BAT gains regulatory OK to buy vaping company
British American Tobacco Plc said Wednesday it has received approval from the South African Competition Commission for the acquisition of Twisp, a South African vaping products company.
The transaction is expected to be complete in October.
Twisp is the largest, multi-channel distributor of vaping products and flavors in South Africa. It has close to 70 dedicated stores nationally in prime locations, nationwide retailer distribution and a modern e-commerce platform.
BAT leads the vaping category in Europe and has a strong presence in the U.S. through its ownership of Reynolds American Inc. and No. 2-selling e-cigarette Vuse.
BAT said the acquisition allows BAT to expand its geographical presence in a key market with Twisp’s portfolio of innovative potentially reduced-risk products.
Twisp’s retail outlets will increase BAT’s existing retail footprint of 110 outlets in the United Kingdom, around 100 outlets in Germany, and 636 outlets in Poland.
Greensboro apartment complex sells for $18.7M
The Hamptons at Country Park apartment complex in Greensboro has been sold for $18.7 million, according to a Guilford County Register of Deeds filing Tuesday.
The buyer of the property at 4515 Lawndale Drive is a consortium of six groups affiliated with Blackfin REI of Arlington, Va.
The seller is JP Hamptons LLC of Greensboro.
The complex, built in 1980, has 264 apartment units.
Feds: Capital One suspect may have hacked others
SEATTLE — Federal prosecutors say that a woman charged in a massive data breach at Capital One may have hacked more than 30 other organizations.
Paige Thompson, of Seattle, was arrested last month after the FBI said she obtained personal information from more than 100 million Capital One credit applications.
There is no evidence that the data was sold or distributed to others.

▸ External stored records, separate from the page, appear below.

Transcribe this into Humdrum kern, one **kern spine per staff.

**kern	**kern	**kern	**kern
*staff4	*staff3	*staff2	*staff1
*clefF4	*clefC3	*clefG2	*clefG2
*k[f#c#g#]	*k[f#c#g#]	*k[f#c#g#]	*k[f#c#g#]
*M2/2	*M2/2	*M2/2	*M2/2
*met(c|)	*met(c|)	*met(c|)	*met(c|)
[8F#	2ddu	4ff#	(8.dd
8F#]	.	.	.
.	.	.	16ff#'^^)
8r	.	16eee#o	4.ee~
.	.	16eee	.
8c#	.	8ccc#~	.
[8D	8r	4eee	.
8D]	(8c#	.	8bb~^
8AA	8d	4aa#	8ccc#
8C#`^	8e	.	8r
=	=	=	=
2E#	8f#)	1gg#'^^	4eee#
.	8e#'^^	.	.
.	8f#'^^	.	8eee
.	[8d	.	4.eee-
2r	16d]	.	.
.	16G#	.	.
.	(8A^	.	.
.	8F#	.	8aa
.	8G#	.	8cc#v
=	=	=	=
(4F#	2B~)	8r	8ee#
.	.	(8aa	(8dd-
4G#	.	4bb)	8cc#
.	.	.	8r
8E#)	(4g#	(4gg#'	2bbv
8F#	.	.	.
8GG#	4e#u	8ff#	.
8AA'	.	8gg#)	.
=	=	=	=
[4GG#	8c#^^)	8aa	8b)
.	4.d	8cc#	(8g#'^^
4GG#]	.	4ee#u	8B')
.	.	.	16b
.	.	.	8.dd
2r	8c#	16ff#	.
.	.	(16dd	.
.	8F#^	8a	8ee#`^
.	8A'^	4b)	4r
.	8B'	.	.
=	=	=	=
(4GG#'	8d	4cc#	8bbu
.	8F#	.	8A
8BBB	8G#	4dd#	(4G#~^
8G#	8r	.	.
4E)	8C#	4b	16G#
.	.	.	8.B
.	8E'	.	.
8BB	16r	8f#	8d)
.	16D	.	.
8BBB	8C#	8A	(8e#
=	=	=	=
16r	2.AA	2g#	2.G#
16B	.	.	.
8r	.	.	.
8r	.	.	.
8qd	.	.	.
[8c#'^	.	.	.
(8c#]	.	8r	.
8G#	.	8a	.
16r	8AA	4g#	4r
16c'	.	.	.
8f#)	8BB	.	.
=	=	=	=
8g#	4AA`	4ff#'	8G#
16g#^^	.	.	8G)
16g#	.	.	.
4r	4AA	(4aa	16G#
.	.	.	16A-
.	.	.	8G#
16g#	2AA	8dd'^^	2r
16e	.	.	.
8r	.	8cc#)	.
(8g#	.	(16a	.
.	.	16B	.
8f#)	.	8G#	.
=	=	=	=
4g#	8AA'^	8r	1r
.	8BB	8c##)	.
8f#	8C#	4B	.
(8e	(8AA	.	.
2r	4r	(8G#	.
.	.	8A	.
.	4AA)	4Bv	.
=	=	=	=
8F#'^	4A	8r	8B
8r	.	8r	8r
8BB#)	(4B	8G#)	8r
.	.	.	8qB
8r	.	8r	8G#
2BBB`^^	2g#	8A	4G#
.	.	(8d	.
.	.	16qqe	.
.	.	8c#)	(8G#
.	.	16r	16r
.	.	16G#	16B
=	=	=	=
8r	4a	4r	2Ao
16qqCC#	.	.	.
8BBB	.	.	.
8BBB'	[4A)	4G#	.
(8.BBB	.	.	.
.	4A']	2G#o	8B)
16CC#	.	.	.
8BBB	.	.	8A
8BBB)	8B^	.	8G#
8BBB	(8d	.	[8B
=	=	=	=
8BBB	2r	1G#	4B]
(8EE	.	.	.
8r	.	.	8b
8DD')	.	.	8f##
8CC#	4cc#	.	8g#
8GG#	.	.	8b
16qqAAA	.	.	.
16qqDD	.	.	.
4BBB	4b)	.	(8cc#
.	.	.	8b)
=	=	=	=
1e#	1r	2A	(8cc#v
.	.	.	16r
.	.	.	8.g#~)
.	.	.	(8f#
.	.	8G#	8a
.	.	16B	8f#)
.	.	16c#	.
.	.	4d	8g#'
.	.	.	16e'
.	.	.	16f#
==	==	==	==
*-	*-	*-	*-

In a memorandum filed ahead of a detention hearing, rescheduled from Thursday to Aug. 22, the U.S. Attorney’s Office in Seattle said servers found in Thompson’s bedroom contained data stolen from more than 30 unnamed companies, educational institutions and other entities.
Prosecutors said much of that data did not appear to contain personal identifying information.
Investigators are still working to identify the affected organizations.
Thompson’s attorney did not immediately respond to an email seeking comment Wednesday.